> TEXTO PARA ANÁLISE
────────────────────────────────────────

As dicas que me deste são boas, vou começar a pensar em alterar aqui algumas coisas no tópico. Mas de qualquer maneira eu referi lá em cima a minha afirmação  porque ao pesquisar para colocar estes dados não me lembrei sequer dos sites com imagens de alta resolução de satélite e isso tudo. 

Mas ao longo do tempo vou remodelando isto de maneira a que fique mais fácil de visitar e compreender os fenómenos.


----------



## squidward (31 Mai 2009 às 00:30)

excelente Tópico!!

ps-só uma questão, onde conseguiste arranjar essas imagens de satelite mais antigas?


----------



## Lightning (1 Jun 2009 às 10:37)

squidward disse:


> excelente Tópico!!
> 
> ps-só uma questão, onde conseguiste arranjar essas imagens de satelite mais antigas?

────────────────────────────────────────

> DADOS DO EXERCÍCIO
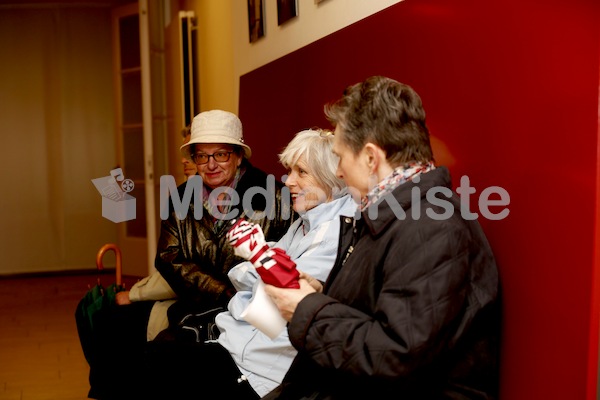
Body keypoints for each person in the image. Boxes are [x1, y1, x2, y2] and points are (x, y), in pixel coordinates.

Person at [263, 76, 501, 399]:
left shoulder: (429, 227)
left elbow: (394, 355)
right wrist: (321, 293)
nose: (339, 171)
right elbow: (379, 309)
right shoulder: (391, 212)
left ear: (371, 158)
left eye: (341, 157)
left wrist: (307, 308)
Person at [81, 110, 293, 400]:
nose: (210, 164)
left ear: (239, 155)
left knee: (170, 357)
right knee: (118, 330)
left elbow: (280, 263)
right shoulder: (180, 196)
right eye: (201, 156)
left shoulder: (275, 197)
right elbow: (168, 257)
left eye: (220, 154)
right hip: (196, 301)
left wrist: (236, 297)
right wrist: (222, 292)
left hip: (251, 312)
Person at [144, 128, 357, 399]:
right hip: (239, 335)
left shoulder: (333, 230)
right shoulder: (306, 222)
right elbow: (247, 275)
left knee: (155, 362)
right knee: (156, 351)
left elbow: (275, 303)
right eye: (202, 156)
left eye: (301, 172)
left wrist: (257, 257)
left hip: (259, 361)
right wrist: (260, 267)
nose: (289, 181)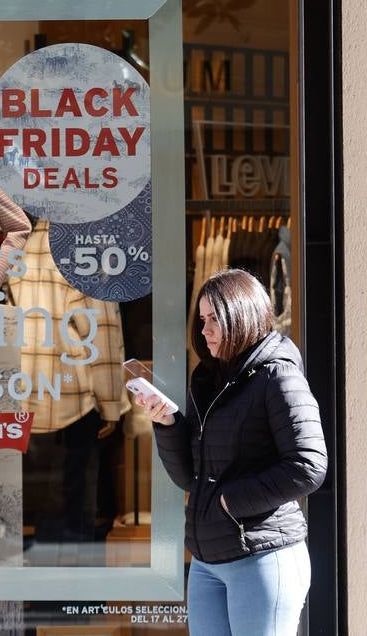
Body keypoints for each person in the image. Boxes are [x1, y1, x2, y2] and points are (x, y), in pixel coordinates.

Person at [137, 268, 328, 636]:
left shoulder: (278, 375)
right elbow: (188, 476)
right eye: (203, 319)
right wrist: (168, 424)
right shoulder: (209, 379)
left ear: (241, 316)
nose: (205, 330)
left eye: (215, 320)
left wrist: (228, 503)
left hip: (262, 558)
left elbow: (309, 465)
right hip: (207, 561)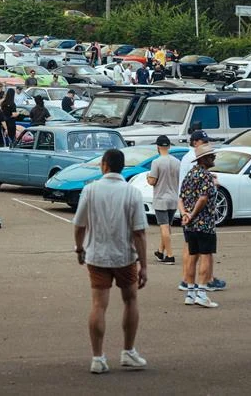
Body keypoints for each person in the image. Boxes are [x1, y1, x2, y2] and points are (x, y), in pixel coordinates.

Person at [73, 148, 149, 374]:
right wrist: (144, 265)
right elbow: (139, 232)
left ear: (104, 165)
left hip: (97, 256)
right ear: (122, 167)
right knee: (130, 300)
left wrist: (79, 248)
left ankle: (98, 358)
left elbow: (79, 225)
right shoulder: (132, 193)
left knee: (98, 305)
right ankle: (128, 352)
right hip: (125, 256)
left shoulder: (90, 190)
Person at [177, 142, 219, 308]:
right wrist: (193, 214)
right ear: (204, 159)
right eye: (211, 156)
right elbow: (203, 198)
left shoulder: (190, 174)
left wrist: (185, 215)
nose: (214, 158)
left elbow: (180, 198)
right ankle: (201, 293)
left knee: (192, 256)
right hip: (204, 223)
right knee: (206, 255)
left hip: (189, 224)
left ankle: (190, 292)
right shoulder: (206, 176)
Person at [146, 135, 180, 264]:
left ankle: (170, 255)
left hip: (161, 198)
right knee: (168, 226)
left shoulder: (157, 162)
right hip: (173, 197)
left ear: (158, 147)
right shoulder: (177, 162)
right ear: (169, 146)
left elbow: (152, 181)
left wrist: (148, 177)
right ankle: (160, 251)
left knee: (164, 227)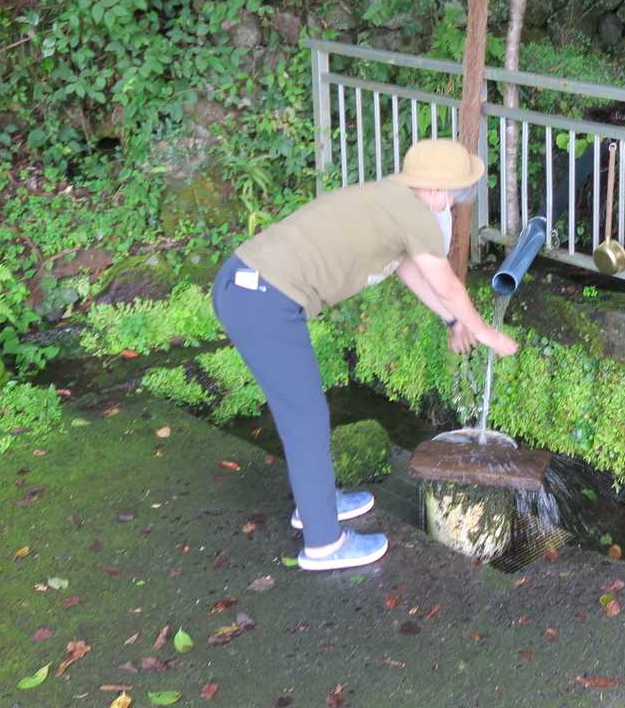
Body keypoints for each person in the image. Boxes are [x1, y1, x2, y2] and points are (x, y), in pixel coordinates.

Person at [211, 139, 519, 571]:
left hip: (251, 288)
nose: (452, 204)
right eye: (452, 195)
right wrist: (487, 333)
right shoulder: (417, 215)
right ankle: (324, 544)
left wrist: (454, 321)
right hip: (263, 299)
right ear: (436, 190)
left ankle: (317, 505)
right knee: (305, 417)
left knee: (304, 413)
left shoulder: (391, 200)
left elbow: (410, 270)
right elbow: (449, 285)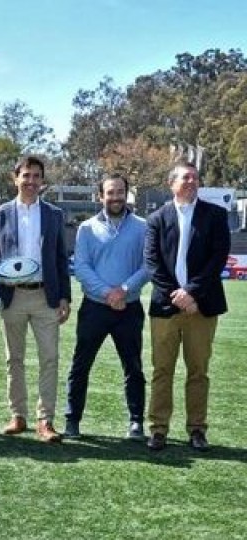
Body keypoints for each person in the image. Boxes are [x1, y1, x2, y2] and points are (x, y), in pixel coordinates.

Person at [0, 155, 71, 443]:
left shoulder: (54, 215)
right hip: (13, 296)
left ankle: (45, 421)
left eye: (36, 176)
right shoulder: (0, 213)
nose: (31, 181)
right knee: (15, 359)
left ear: (42, 181)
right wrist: (2, 268)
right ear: (15, 178)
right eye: (26, 175)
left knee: (50, 358)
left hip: (45, 296)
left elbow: (61, 257)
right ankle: (18, 415)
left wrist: (64, 298)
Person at [144, 161, 229, 452]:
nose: (191, 181)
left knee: (198, 371)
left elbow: (218, 258)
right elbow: (153, 263)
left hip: (201, 308)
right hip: (165, 309)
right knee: (162, 370)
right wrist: (176, 296)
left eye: (195, 177)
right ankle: (158, 429)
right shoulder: (157, 218)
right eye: (185, 177)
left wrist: (192, 293)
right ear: (171, 183)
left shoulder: (215, 215)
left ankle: (197, 429)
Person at [63, 174, 149, 441]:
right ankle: (72, 420)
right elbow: (81, 267)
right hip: (95, 308)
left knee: (133, 367)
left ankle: (136, 421)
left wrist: (123, 290)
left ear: (127, 194)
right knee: (81, 365)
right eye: (110, 193)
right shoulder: (87, 228)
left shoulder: (143, 227)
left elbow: (149, 266)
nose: (116, 197)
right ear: (100, 196)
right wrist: (107, 293)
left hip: (129, 308)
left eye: (121, 192)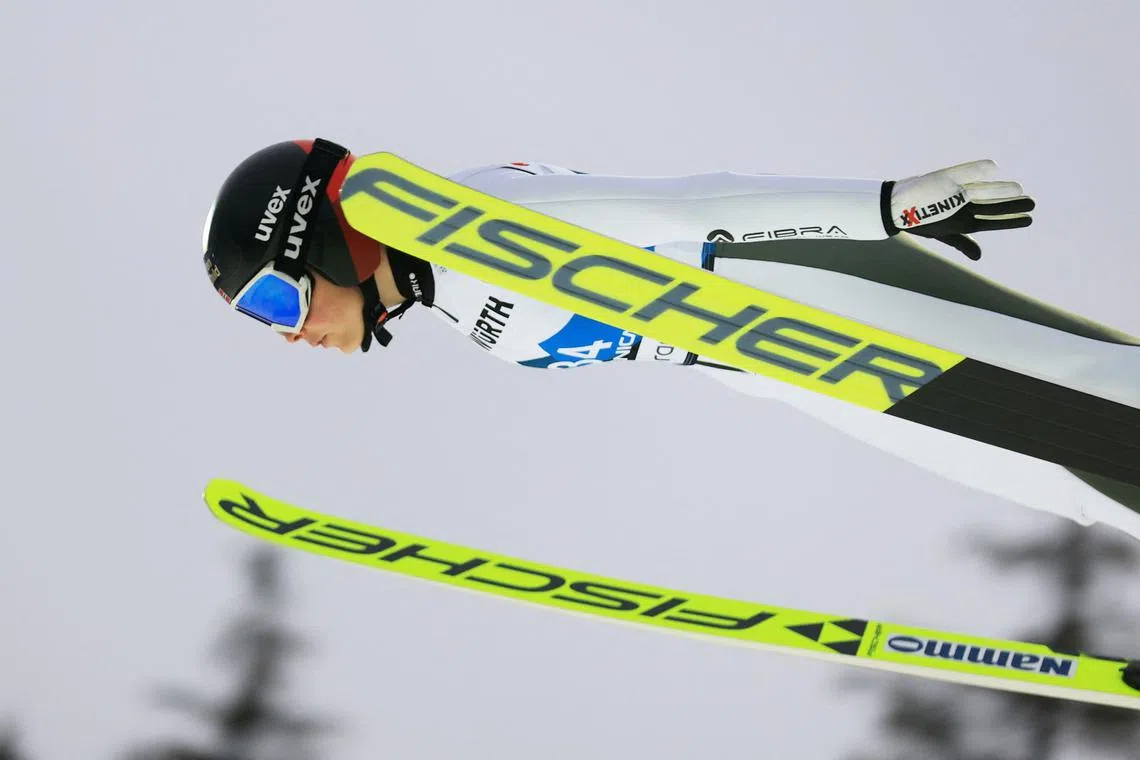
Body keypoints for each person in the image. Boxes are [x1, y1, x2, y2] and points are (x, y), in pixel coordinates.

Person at [202, 138, 1140, 541]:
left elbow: (690, 204)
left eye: (278, 304)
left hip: (817, 299)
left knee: (1093, 408)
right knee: (1072, 482)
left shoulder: (471, 217)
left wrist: (884, 208)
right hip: (784, 362)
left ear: (316, 241)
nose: (291, 336)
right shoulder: (451, 292)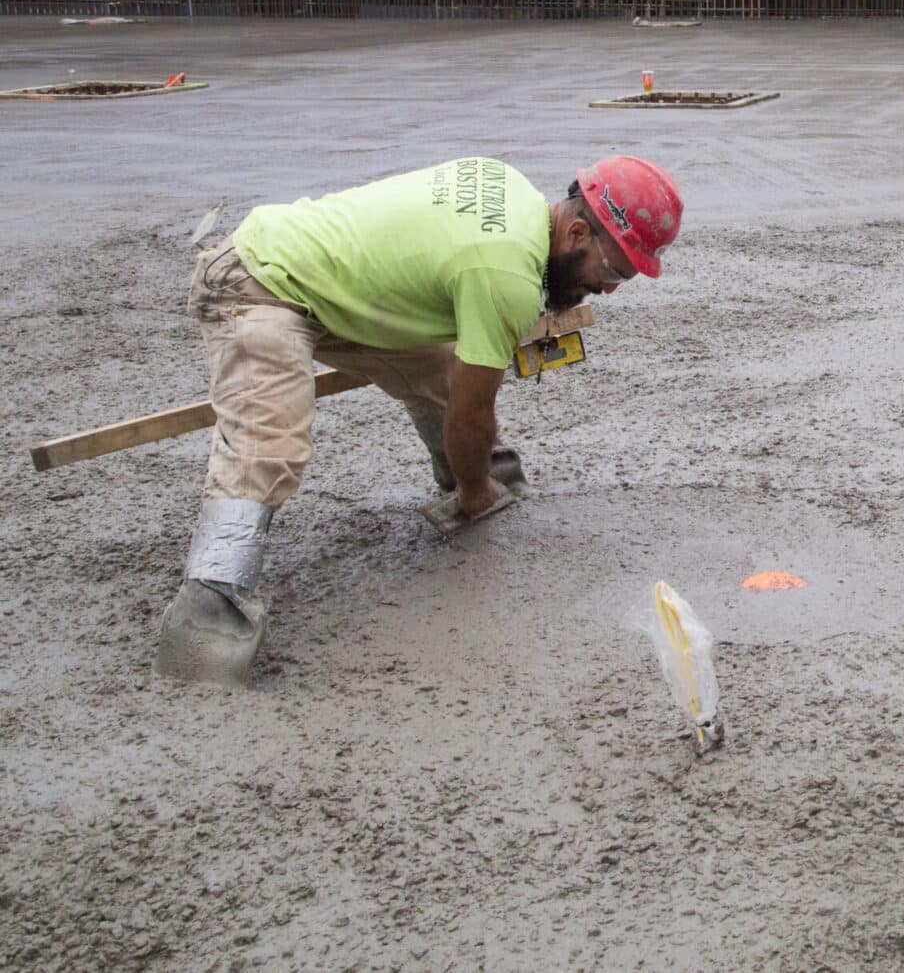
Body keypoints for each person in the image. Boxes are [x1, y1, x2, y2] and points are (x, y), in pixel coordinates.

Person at [155, 154, 683, 687]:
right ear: (574, 233)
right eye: (612, 271)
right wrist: (476, 494)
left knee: (442, 372)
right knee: (268, 442)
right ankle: (204, 630)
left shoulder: (511, 189)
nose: (609, 289)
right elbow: (474, 410)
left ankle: (473, 473)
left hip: (333, 286)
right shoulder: (505, 276)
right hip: (256, 279)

────────────────────────────────────────

> TAREFAS A REALIZAR
A. Responde a estas perguntas sobre o excerto do fórum sobre imagens de satélite:
(i) De que sites o primeiro autor diz não se ter lembrado ao pesquisar os dados?
(ii) Em que data e a que horas squidward publicou a sua mensagem?
(iii) Quem responde citando a mensagem de squidward?
B. Devolve, sem alterações, o trecho do excerto do fórum sobre imagens de satélite entre "As dicas que" e "2009 às 00:30)", inclusive.
C. Continua o excerto do fórum sobre imagens de satélite a partir do ponto em que termina.

> RESPOSTAS ÀS TAREFAS
A.
(i) Dos sites com imagens de alta resolução de satélite.
(ii) A 31 Mai 2009, às 00:30.
(iii) Lightning.

B.
As dicas que me deste são boas, vou começar a pensar em alterar aqui algumas coisas no tópico. Mas de qualquer maneira eu referi lá em cima a minha afirmação  porque ao pesquisar para colocar estes dados não me lembrei sequer dos sites com imagens de alta resolução de satélite e isso tudo. 

Mas ao longo do tempo vou remodelando isto de maneira a que fique mais fácil de visitar e compreender os fenómenos.


----------



## squidward (31 Mai 2009 às 00:30)

C.
Obrigado  As imagens de satélite mais antigas fui buscar a este site: 

http://www.ncdc.noaa.gov/gibbs/

É só escolheres o ano e a data das imagens que queres. Não existem imagens inferiores a 1974. O site costuma ter erros, mas basta fazeres "refresh" até esses erros irem desaparecendo.


----------



## squidward (1 Jun 2009 às 14:17)

Lightning disse:


> Obrigado  As imagens de satélite mais antigas fui buscar a este site:
> 
> http://www.ncdc.noaa.gov/gibbs/
> 
> É só escolheres o ano e a data das imagens que queres. Não existem imagens inferiores a 1974. O site costuma ter erros, mas basta fazeres "refresh" até esses erros irem desaparecendo.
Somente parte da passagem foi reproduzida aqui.